### 読む文章

東埼玉病院 総合診療科ブログ

勉強会やカンファレンスでの話題、臨床以外での活動などについて書いていきます!

慢性爪囲炎について

2016-02-26 22:15:03 | 勉強会
 本日、外山先生が勉強会でやってくれた内容をのせます。爪囲炎は在宅や施設など中心に、しばしば遭遇するプロブレムですが、慢性的な経過をたどるような人も時にいらっしゃいます。先日カンファレンスでそのような方への対処が話題となったのでしらべてくれました。
 
 
<慢性爪囲炎について>
 
•慢性爪囲炎の原因:
–足の陥入爪によるものが最も多い。その他、湿気への暴露、頻繁な軽微外傷(Buttaravoli,Minor Emergencies)。
–ラテックス、食物などアレルギー性機序の関与(Kanerva,2000、Tosti,1992)

### 提供された記録
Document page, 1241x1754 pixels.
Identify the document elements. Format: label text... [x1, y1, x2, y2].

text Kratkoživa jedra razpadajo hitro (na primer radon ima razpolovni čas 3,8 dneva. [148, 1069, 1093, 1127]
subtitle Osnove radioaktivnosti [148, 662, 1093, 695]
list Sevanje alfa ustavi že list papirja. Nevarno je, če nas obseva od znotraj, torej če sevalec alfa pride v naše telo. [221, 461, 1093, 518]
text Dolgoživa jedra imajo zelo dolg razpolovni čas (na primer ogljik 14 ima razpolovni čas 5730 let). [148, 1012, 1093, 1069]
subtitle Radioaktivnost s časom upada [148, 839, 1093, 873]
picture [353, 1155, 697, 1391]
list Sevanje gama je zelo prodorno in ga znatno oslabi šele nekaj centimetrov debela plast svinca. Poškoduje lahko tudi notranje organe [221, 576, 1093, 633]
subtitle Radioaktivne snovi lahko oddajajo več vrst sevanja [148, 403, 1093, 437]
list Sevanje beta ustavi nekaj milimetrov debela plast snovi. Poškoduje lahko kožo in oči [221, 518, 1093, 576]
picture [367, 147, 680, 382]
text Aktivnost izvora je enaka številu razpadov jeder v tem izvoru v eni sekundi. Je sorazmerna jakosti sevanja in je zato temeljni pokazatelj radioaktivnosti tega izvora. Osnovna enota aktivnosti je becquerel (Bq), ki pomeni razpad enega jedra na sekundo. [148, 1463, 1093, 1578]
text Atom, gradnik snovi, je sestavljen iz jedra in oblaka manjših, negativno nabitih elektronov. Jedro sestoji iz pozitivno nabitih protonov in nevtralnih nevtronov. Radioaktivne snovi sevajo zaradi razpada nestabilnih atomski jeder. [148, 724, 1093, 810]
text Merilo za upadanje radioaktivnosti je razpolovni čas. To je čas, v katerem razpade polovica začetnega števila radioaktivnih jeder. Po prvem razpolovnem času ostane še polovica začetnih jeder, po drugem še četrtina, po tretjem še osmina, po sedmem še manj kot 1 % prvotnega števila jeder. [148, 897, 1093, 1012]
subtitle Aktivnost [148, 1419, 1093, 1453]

### やること
• a. 慢性爪囲炎の記事によると、慢性爪囲炎の原因で最も多いものは何ですか。
• b. 慢性爪囲炎の記事を、最後の文の続きから書き進めてください。
記録は文章とは別の出典から取ったものです。

### 解答
• a. 足の陥入爪によるものです。

• b.
–カンジダ感染の関与(Daniel,1996)
 
•慢性爪囲炎の治療:
–抗真菌薬外用
–ステロイド外用の有用性の報告あり(抗真菌薬内服との比較RCT、Tosti,2002)→真菌感染はあくまで二次的現象ではないかと考察
–タクロリムス外用もステロイド外用と同様の効果との報告も(Rigopoulos,2009)→やはりアレルギー?との考察
–軽度の陥入爪がある場合:コットン・デンタルフロスパッキング、温水浸漬(10-20分×3-4回/日)、ステロイド外用。7割はこの保存的治療で済むと(UpToDate)。
–発赤や膿を伴う陥入爪がある場合:局麻下に爪甲切除(UpToDate)
–テーピング、形状記憶合金:UpToDate,MinorEmergency記載なし、医中誌でも他の治療法との比較検討報告なし
 
•Acute-on-chronicの治療(UpToDate、MinorEmergency)
–温水浸漬。蜂巣炎合併の場合、抗菌薬内服。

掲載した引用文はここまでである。